Trata-se de um excelente cientista, com PhD em Biologia Molecular, uma lista de publicações revisadas por colegas do ramo e um extenso trabalho de pesquisa em renomada universidade, a qual, diz ele, o despedirá imediatamente assim que vierem a público seus planos de clonagem humana. Daí sua necessidade de permanecer anônimo. O Criador conduz pesquisas acerca de uma proteína – em princípio identificada por ele mesmo – que poderá ter um impacto tremendo no tratamento de doenças cardiovasculares.

Hoje à noite, ele não está pensando em seu trabalho. Está é entusiasmado com a perspectiva da clonagem humana. “É a coisa mais fácil que se pode fazer! Pega-se um núcleo, coloca-se esse núcleo em um oócito desnucleado, pede-se a Deus para que aconteça algo quando o oócito for colocado em uma mãe substituta e espera-se. A coisa mais fácil que já fizemos até agora foi clonar humanos.”

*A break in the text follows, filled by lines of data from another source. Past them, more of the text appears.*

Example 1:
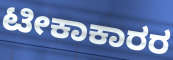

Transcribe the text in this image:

ಟೀಕಾಕಾರರ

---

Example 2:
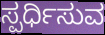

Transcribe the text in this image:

ಸ್ಪರ್ಧಿಸುವ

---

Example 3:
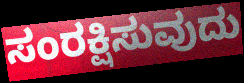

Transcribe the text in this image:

ಸಂರಕ್ಷಿಸುವುದು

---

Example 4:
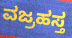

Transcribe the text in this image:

ವಜ್ರಹಸ್ತ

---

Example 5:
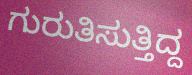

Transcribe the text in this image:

ಗುರುತಿಸುತ್ತಿದ್ದ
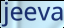
jeeva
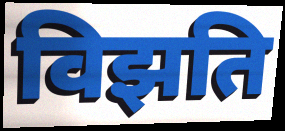
विझति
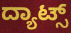
ದ್ಯಾಟ್ಸ್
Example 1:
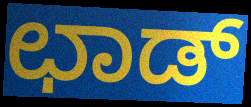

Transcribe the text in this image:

ಛಾಡ್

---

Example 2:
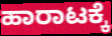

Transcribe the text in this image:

ಹಾರಾಟಕ್ಕೆ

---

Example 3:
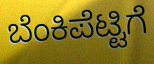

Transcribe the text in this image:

ಬೆಂಕಿಪೆಟ್ಟಿಗೆ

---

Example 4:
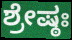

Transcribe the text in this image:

ಶ್ರೇಷ್ಠಃ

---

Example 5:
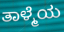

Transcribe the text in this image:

ತಾಳ್ಮೆಯ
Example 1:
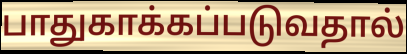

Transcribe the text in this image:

பாதுகாக்கப்படுவதால்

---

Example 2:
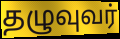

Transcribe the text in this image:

தழுவுவர்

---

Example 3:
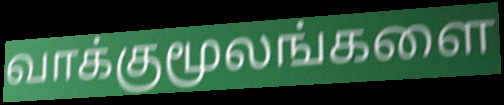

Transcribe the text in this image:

வாக்குமூலங்களை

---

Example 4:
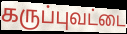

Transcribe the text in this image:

கருப்புவட்டை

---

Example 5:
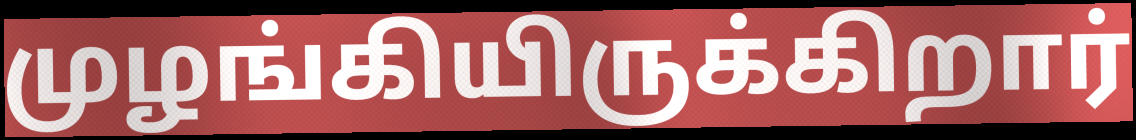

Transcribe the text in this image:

முழங்கியிருக்கிறார்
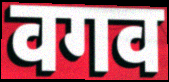
वगव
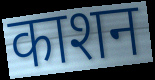
काशन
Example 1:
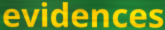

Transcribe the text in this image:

evidences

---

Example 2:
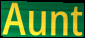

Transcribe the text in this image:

Aunt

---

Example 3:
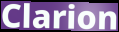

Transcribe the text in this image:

Clarion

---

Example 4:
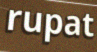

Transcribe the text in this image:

rupat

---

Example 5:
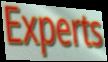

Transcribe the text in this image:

Experts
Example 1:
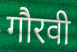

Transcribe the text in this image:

गौरवी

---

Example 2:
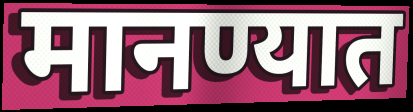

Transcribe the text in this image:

मानण्यात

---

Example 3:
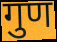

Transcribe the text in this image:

गुण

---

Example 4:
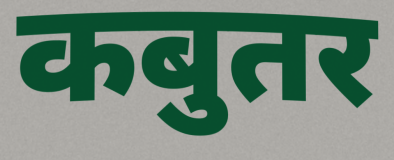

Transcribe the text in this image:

कबुतर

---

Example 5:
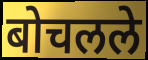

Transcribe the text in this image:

बोचलले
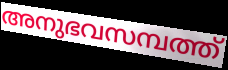
അനുഭവസമ്പത്ത്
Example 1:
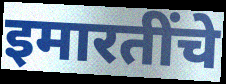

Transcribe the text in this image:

इमारतींचे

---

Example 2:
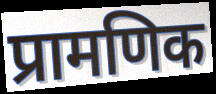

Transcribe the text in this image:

प्रामणिक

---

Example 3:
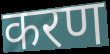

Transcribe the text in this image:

करण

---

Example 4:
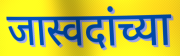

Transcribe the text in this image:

जास्वदांच्या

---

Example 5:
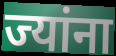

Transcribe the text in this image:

ज्यांना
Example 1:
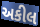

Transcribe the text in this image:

અકીલ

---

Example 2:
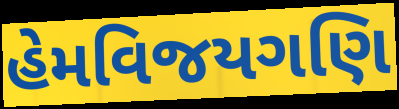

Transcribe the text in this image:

હેમવિજયગણિ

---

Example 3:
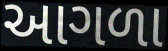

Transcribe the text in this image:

આગળા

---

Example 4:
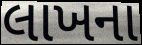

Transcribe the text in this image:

લાખના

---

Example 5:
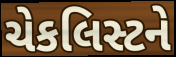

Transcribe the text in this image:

ચેકલિસ્ટને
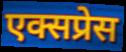
एक्सप्रेस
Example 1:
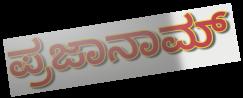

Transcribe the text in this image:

ಪ್ರಜಾನಾಮ್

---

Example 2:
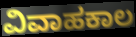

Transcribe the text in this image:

ವಿವಾಹಕಾಲ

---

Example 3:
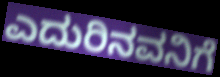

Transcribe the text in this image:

ಎದುರಿನವನಿಗೆ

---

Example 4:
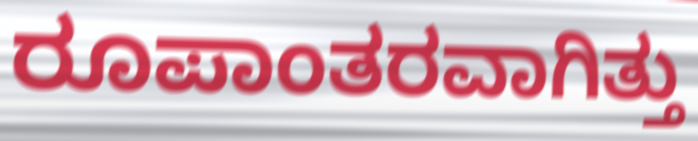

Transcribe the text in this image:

ರೂಪಾಂತರವಾಗಿತ್ತು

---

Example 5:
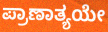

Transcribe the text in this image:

ಪ್ರಾಣಾತ್ಯಯೇ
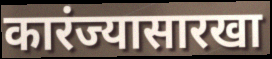
कारंज्यासारखा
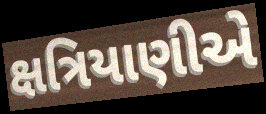
ક્ષત્રિયાણીએ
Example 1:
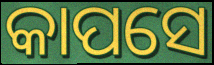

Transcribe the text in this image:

କାପସେ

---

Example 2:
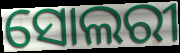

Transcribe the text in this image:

ସୋଲରୀ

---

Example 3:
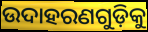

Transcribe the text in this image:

ଉଦାହରଣଗୁଡ଼ିକୁ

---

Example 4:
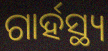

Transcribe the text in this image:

ଗାର୍ହସ୍ଥ୍ୟ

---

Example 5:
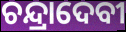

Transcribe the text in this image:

ଚନ୍ଦ୍ରାଦେବୀ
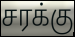
சரக்கு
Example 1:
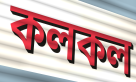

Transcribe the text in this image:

কলকল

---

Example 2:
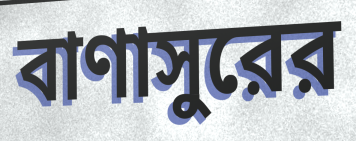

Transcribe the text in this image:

বাণাসুরের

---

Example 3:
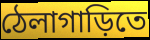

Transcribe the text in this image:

ঠেলাগাড়িতে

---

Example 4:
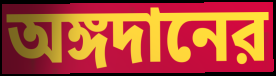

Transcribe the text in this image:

অঙ্গদানের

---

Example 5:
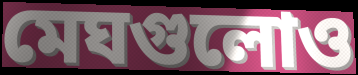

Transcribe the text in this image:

মেঘগুলোও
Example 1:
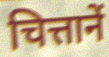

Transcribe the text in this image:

चित्तानें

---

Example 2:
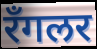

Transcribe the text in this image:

रॅंगलर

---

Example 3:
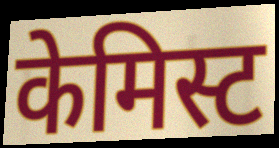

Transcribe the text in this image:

केमिस्ट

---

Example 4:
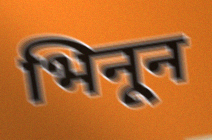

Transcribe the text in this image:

भिनून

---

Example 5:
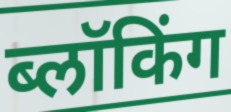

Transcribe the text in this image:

ब्लॉकिंग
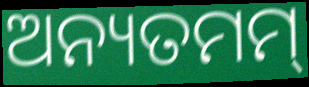
ଅନ୍ୟତମମ୍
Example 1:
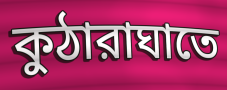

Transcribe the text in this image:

কুঠারাঘাতে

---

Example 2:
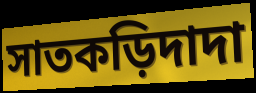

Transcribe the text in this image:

সাতকড়িদাদা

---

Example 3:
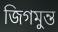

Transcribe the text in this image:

জিগমুন্ত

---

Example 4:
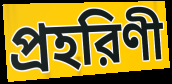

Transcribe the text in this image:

প্রহরিণী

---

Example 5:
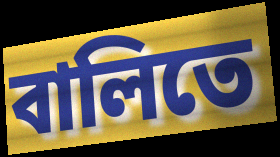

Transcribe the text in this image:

বালিতে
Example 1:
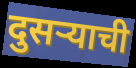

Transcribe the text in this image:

दुसऱ्याची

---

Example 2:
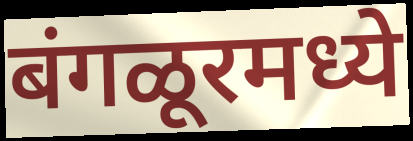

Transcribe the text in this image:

बंगळूरमध्ये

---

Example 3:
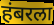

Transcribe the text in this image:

हंबरला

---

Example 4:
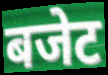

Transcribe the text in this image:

बजेट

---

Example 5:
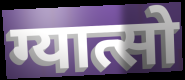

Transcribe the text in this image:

ग्यात्सो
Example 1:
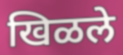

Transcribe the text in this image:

खिळले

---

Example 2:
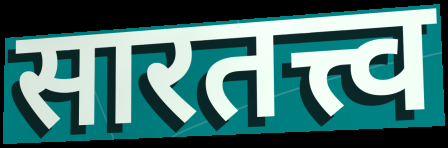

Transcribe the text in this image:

सारतत्त्व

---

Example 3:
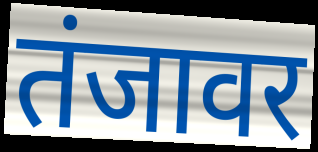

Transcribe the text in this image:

तंजावर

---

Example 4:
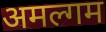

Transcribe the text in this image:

अमल्गम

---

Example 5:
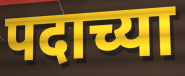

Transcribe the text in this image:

पदाच्या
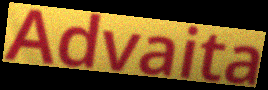
Advaita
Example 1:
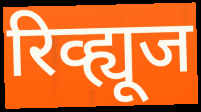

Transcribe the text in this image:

रिव्ह्यूज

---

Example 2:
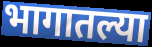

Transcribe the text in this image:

भागातल्या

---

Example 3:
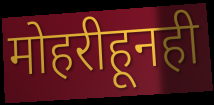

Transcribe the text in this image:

मोहरीहूनही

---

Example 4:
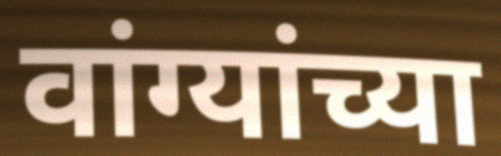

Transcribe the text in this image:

वांग्यांच्या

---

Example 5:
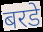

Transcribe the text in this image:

बरडे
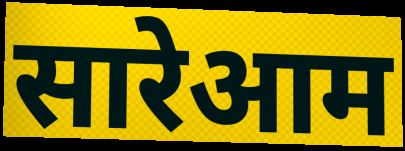
सारेआम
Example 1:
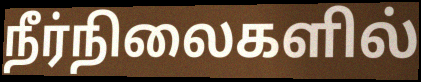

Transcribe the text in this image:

Outros cientistas já me falaram de coisas semelhantes, por isso sei que é bem razoável. Ainda assim, duvido que o Criador chegue até lá primeiro, porque seu discurso, evangélico e fanático demais, lembra muito o de Richard Seed, professor da Universidade de Chicago, especialista em tratamentos contra infertilidade e que tem aparecido na mídia norte-americana como um dos maiores defensores da clonagem de humanos. Seed era um veterinário aposentado e PhD em Medicina quando ganhou notoriedade no início de 1998 ao declarar publicamente sua intenção de clonar humanos e, como muitos outros anjos anunciadores, unir-nos definitivamente a Deus.